Adli Bilişim Mühendisi, Adli Bilirkişi Tuncay Beşikçi, ortada aslı olmadığı için dijitallerin imaj raporlarını inceledi ama raporunda vardığı sonuç gayet yeterliydi:
Raporunda, ‘Delillerin üzerinde değişiklik yapılıp yapılmadığı söylenemez, materyalin delil niteliği yok’ sonucu yer aldı.
Beşikçi, dava dosyasında yer alan 47 klasördeki 6 klasör üzerinde, imaj raporlarından inceleme yapmıştı. Raporunda verdiği örneklerden birinde, “‘y ibareli_hafiza_karti’ adlı delilde bulunan dosyaların tamamının 25 Şubat 2001 tarihinde saat 08:16 ile 08:19 aralığındaki 3 dakika içinde yaratıldığı (veya kopyalandığı) anlaşılmıştır” ifadesi yer aldı.
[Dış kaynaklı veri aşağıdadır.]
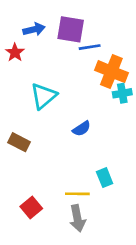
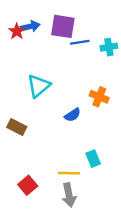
red star: (15, 53) -> (17, 31), moved
orange cross: (111, 72) -> (99, 97), moved, size x0.7
cyan cross: (122, 93) -> (109, 47), moved

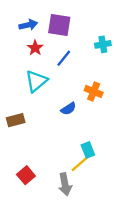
red star: (17, 31) -> (35, 48), moved
blue line: (80, 42) -> (64, 58), moved, turned -42
brown rectangle: (17, 127) -> (16, 120), turned -42
yellow line: (69, 173) -> (80, 164), moved, turned -42

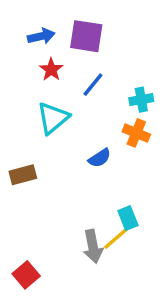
cyan cross: (103, 44) -> (141, 100), moved
red square: (26, 175) -> (26, 275), moved
gray arrow: (65, 184) -> (93, 246), moved

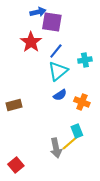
blue arrow: (41, 36) -> (38, 12), moved
red star: (51, 70) -> (31, 42), size x1.5
cyan triangle: (53, 118) -> (58, 71), moved
orange cross: (136, 133) -> (82, 102), moved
Raporda, delillerle ilgili şu sonuca varılıyordu:
“Türk hukukunda ve mukayeseli hukukta incelenen emsal dava kararlarında, benzer durumda el konulan, imajı olay yerinde alınmayan, nasıl taşındığı ve muhafaza edildiği tutanak altına alınmamış veya hazirun gözetiminde işlem yapılmamış dijital delillerin hukuki delil niteliğini kaybettiğinin ve mahkemelerce delil olarak kabul edilmediğinin anlaşıldığı,
Deliller hukuki delil olarak varsayıldığında dahi, 19 Mart 2018 tarihli Dijital İnceleme Tutanağı’nda yer alan dijital deliller ve içeriğindeki suç isnat dosyalar üzerinde yapılan incelemelerde, dosya tarih ve saatlerinde çok sayıda tutarsızlık tespit edildiği…
Emniyet birimlerince kopyaları alınan adli imajların birer kopyalarının savunma makamlarına verilmedikçe delillerin ‘hukuki delil’ olarak kabul edilemeyeceği, görüş ve kanaatine varılarak…”
100 klasöre 1 hafta
Bahsettiğim rapor, Çağdaş Hukukçular Derneği (ÇHD) davası dediğimiz, avukatların yargılandığı davadan. Yargıtay Cumhuriyet Başsavcılığı, geçen hafta dosyayla ilgili sözünü söyledi, tebliğnamesini yazıp UYAP’a yükledi.
100 klasörü aşan dava dosyası, mahkemeden Yargıtay Başsavcılığına 5 Mayıs’ta gönderildi.
Başsavcılık tebliğnameyi 12 Mayıs’ta yazdı.
Yani 100’den fazla klasörü, onlarca dilekçeyi ve itirazı, yukarıda bahsettiğim de dâhil bilirkişi raporlarını bir haftada inceledi ve kararını verdi, avukatlar Selçuk Kozağaçlı ve Barkın Timtik’in cezasının onanmasını, diğer avukatların dosyasının istinafa gönderilmesini istedi.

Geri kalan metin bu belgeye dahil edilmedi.